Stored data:
================

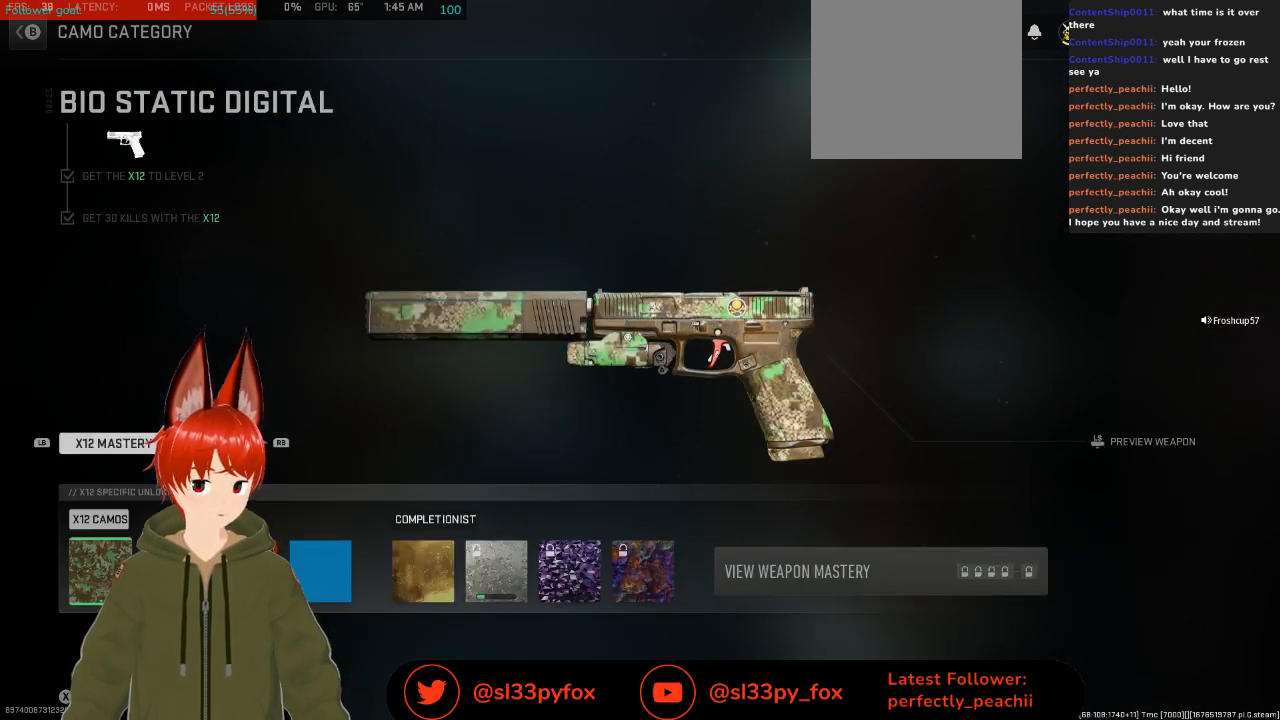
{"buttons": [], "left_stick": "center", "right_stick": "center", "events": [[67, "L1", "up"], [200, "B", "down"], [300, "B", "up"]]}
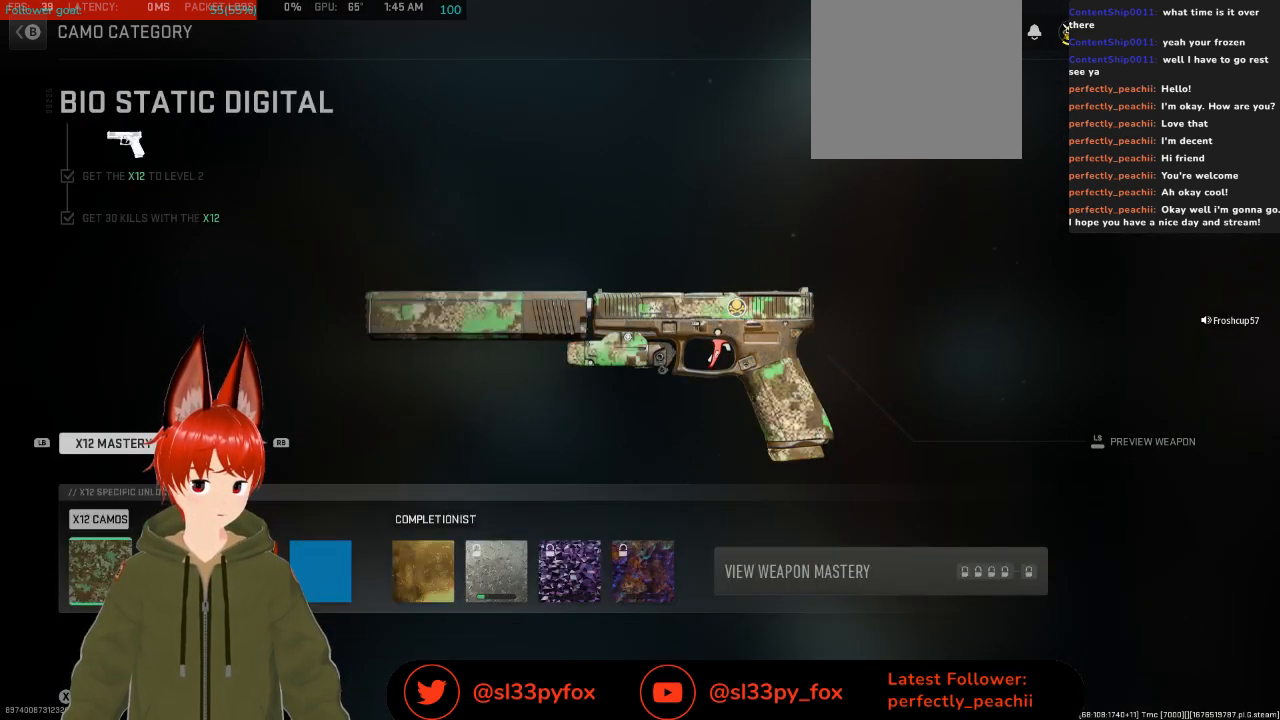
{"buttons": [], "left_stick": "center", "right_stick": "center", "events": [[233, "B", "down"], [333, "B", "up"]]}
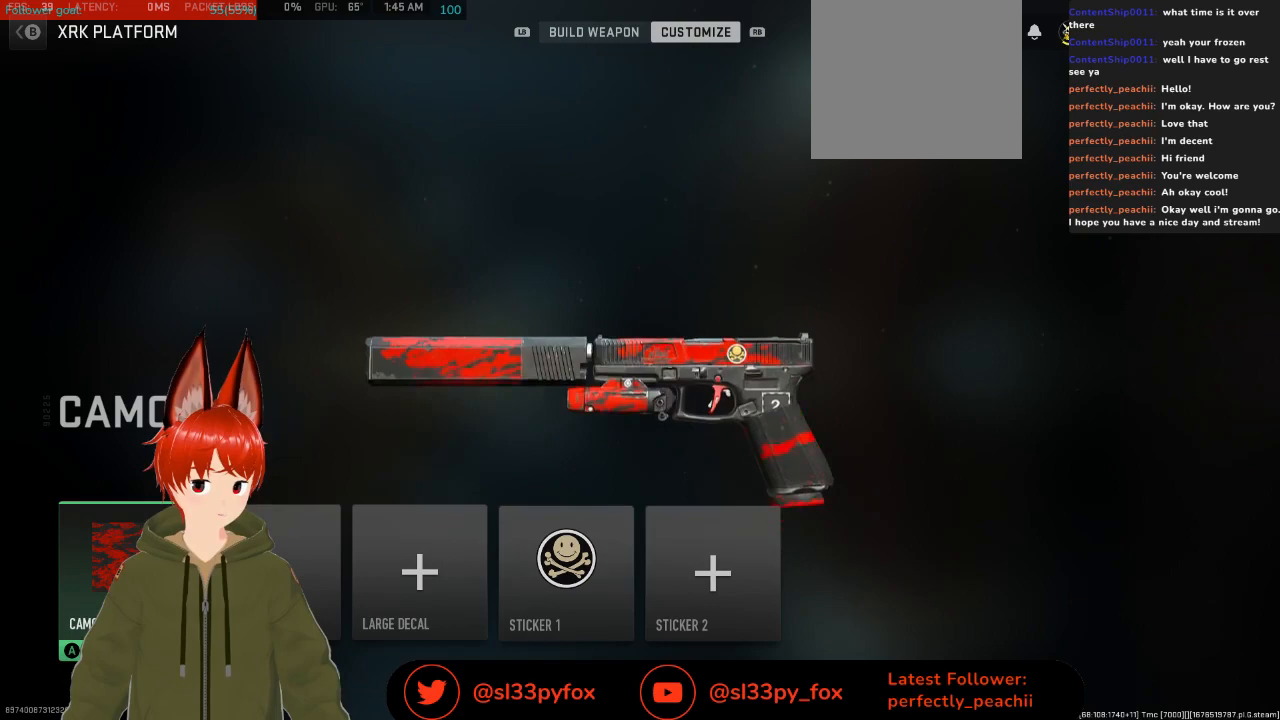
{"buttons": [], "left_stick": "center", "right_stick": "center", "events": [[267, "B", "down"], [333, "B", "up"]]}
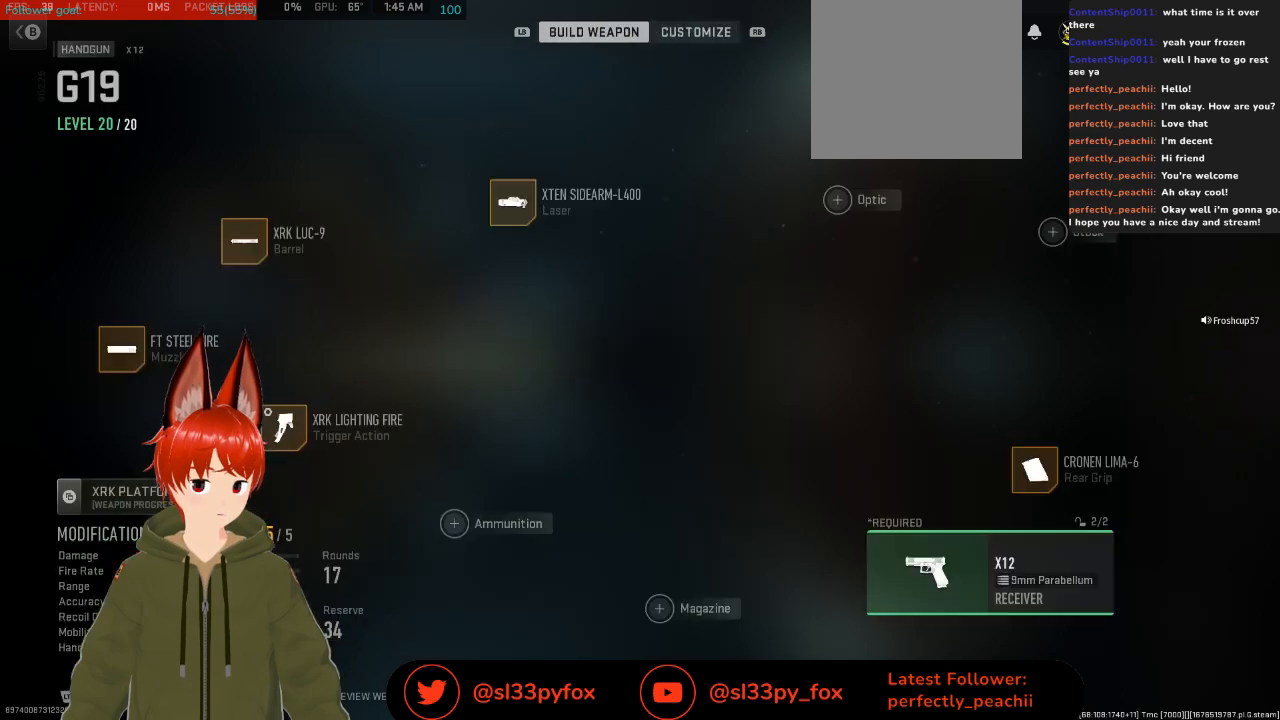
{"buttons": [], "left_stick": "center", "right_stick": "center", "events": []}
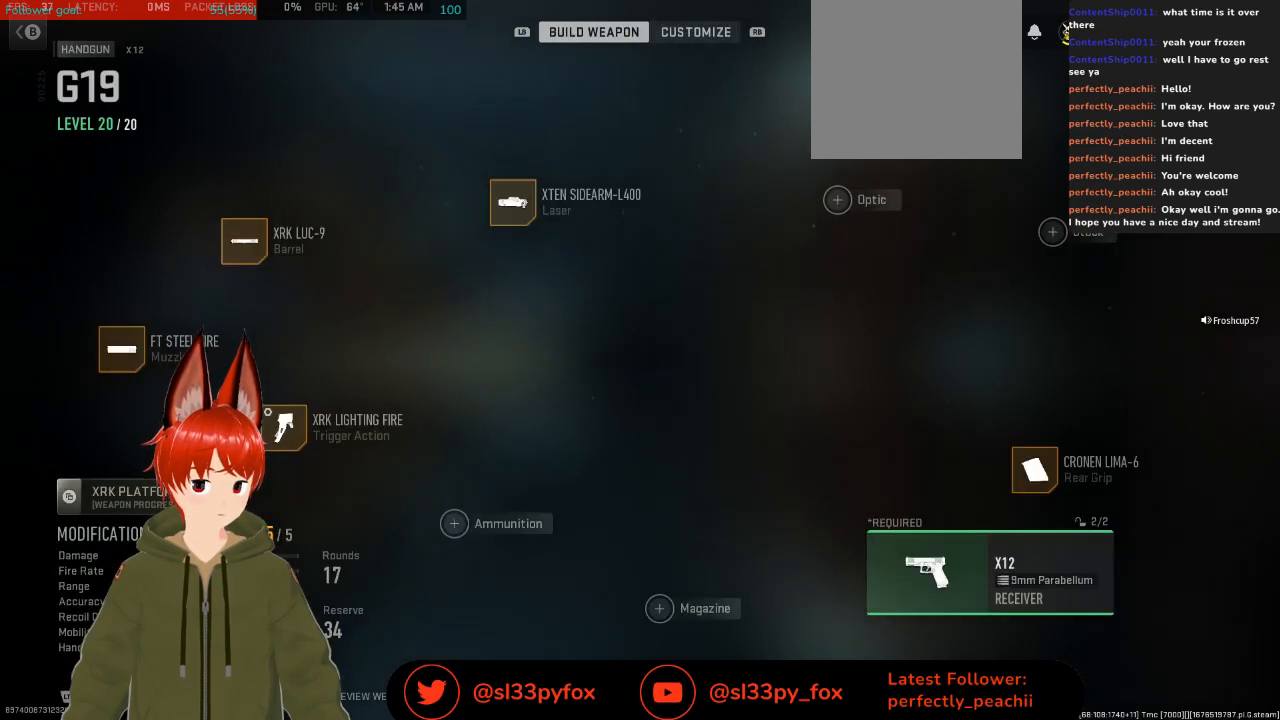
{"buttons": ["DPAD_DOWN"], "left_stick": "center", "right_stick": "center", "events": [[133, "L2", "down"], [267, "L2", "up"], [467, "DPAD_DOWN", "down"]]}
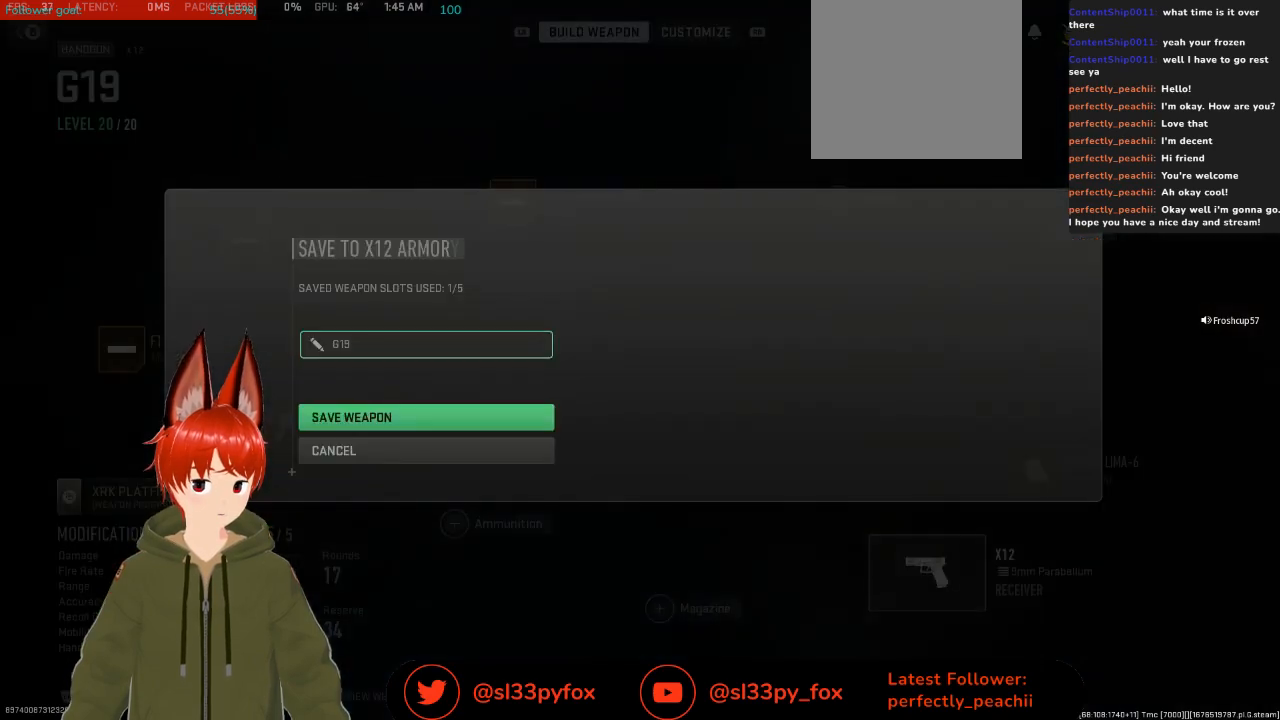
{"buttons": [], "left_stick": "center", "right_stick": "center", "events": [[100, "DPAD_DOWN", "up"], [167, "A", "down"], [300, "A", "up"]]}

================

* TASK TO CARRY OUT
Could you output every entry exactly as written, skipping the pictures?

* ANSWER TO THE PROBLEM
{"buttons": [], "left_stick": "center", "right_stick": "center", "events": [[67, "L1", "up"], [200, "B", "down"], [300, "B", "up"]]}
{"buttons": [], "left_stick": "center", "right_stick": "center", "events": [[233, "B", "down"], [333, "B", "up"]]}
{"buttons": [], "left_stick": "center", "right_stick": "center", "events": [[267, "B", "down"], [333, "B", "up"]]}
{"buttons": [], "left_stick": "center", "right_stick": "center", "events": []}
{"buttons": ["DPAD_DOWN"], "left_stick": "center", "right_stick": "center", "events": [[133, "L2", "down"], [267, "L2", "up"], [467, "DPAD_DOWN", "down"]]}
{"buttons": [], "left_stick": "center", "right_stick": "center", "events": [[100, "DPAD_DOWN", "up"], [167, "A", "down"], [300, "A", "up"]]}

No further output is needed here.